Just as summer was about to begin I became sick this year. It happened suddenly and without warning. Three times this summer I had the same symptoms of extreme fatigue, fever, lethargy, joint pain, a rash and swelling in my bosom area. I made an appointment with my gynecologist, but wasn't able to get in for six weeks to see him. In the meantime, while waiting, each time I had a recurrent bout of sickness my main concern was taking care of my family and homeschooling. Each time I was able to recover and take care of my family. Once we began school this year the bouts of sickness didn't return.
Once I was able to see my doctor it was decided one of the first things to do was send me for a mammogram. A week and a half later I had one done and when I hadn't heard anything after a month I breathed a sigh of relief that I was in the clear. The very next day I received a call that something was seen on my mammogram and I needed to have a repeat one done and also an u/s. A few days later I had that done as well. By this time it was in the last half of September. After viewing the u/s and the mammogram the doctor decided the two areas were questionable and needed to be biopsied. Yes, both sides were involved.
Now I have to say in all these weeks I did wonder to myself how I would react if I received news that I had cancer, but I refused to dwell on that. I decided just like I had the first time I had a breast biopsy that no matter what God was with me. I prayed, I had others praying for me and I trusted that worrying would get me no where. In fact I refuse to use the word worry. If I am bothered by something I would rather take my concern to the Lord, trust in him and pray than worry.
Psalm 138:8 says: The LORD will perfect that which concerneth me: thy mercy, O LORD, endureth for ever: forsake not the works of thine own hands.
This verse tells me that my Lord is concerned about what concerns me! He created me in my mothers womb, he knit me together and he has plans for me. He is merciful and loving. The day of the test I went alone since my husband works nights and needed to sleep. I wasn't concerned about the biopsy, but I was concerned about laying in one position for a long time and having both sides numbed. I asked friends to specifically pray at the time I was to have the procedure done. You know what those prayers carried me through!

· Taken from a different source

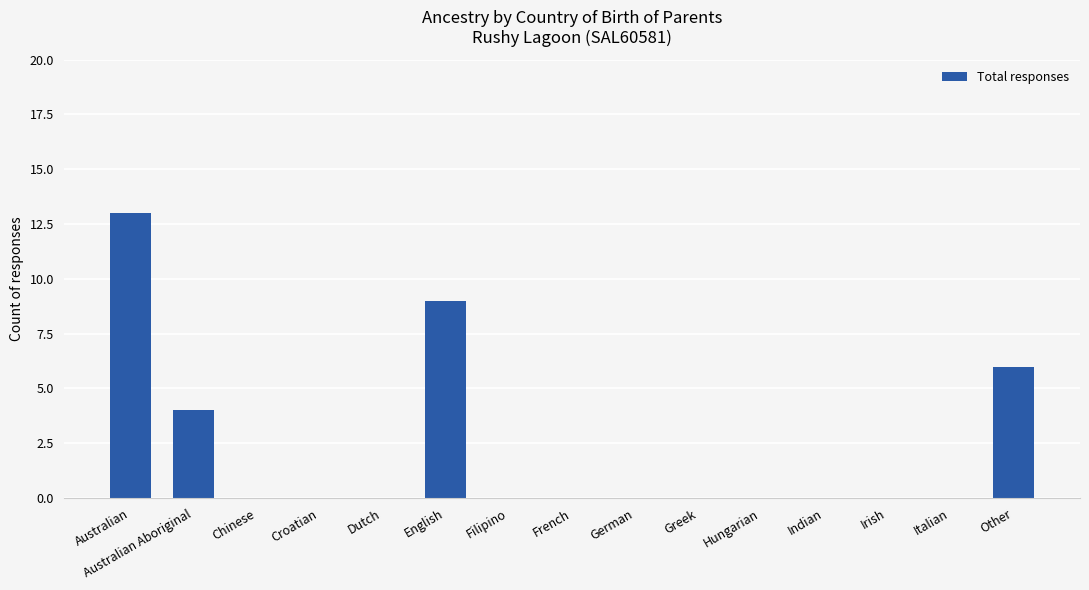

Count the values in the range 0 to 4.

12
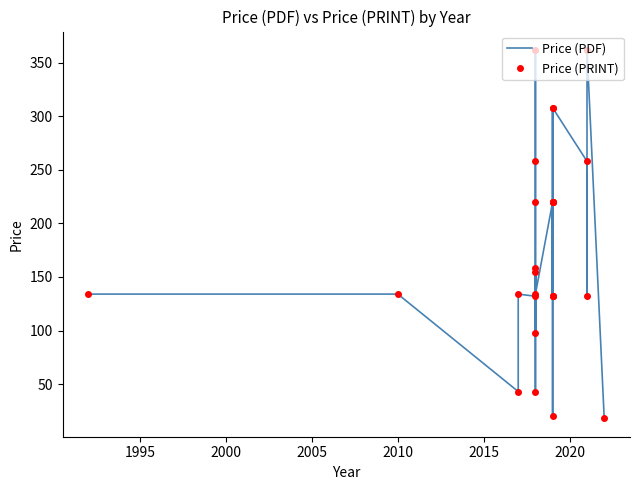

What is the maximum value for Price (PRINT)?

362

When my named was called by the nurse I waltzed back to have the biopsy done after getting changed and putting that skimpy cape on with no concerns. The doctor and nurses were extremely calming and told me before they did anything and explained every noise, click, touch they did before they did it. They talked and included me in their conversation and honestly I had no idea that an hour and a half had passed when they said they were finished. It was a much better and calmer experience than the first time I had a biopsy done.
I was told depending on the testing needed I could hear something the next day or up to a week later. Today I received the wonderful news that both biopsies were benign! I was so happy and very glad I had trusted that the Lord would work things out. Very happy that I didn't waste any time worrying. I keep thinking over and over what Corrie Ten Boom said about worry.
“Worry does not empty tomorrow of sorrow - it empties today of strength.” Corrie ten Boom
I think that is so true. Worry empties our days of joy. It saps our strength. It effects our outlook and focus. And it also dampens our faith and clouds hope. Worry attaches shackles to what is bothering us and keeps us locked in worry instead of in prayer. Worry erodes. There is nothing that worry will add to my life and much it could steal if I gave into it.
When I received that phone call today telling me the biopsies were benign I was tickled and giddy, but not really surprised. One of the first things I did was give thanks to Jesus for the peace that had surrounded me all these months and a wonderful report from the doctor. Then I had to make phone calls and share the evidence with everyone how God was with me the whole time. I feel great today and I choose joy and strength over doom and gloom and worry that adds nothing to my life and could be a negative influence on others. Who knows who I might have had an influence on today by a positive attitude. I believe we can build God's Kingdom more than we realize by our attitudes. I also believe we can also damage the word of our testimony by being negative.
Proverbs 14:1 cautions that, The wise woman builds her house, but with her own hands the foolish one tears hers down.
My desire is to build my house and the Lord's Kingdom and whatever opportunities I'm given to do that I will be grateful for. God is Good! He is faithful and I want to sing it from the rooftops!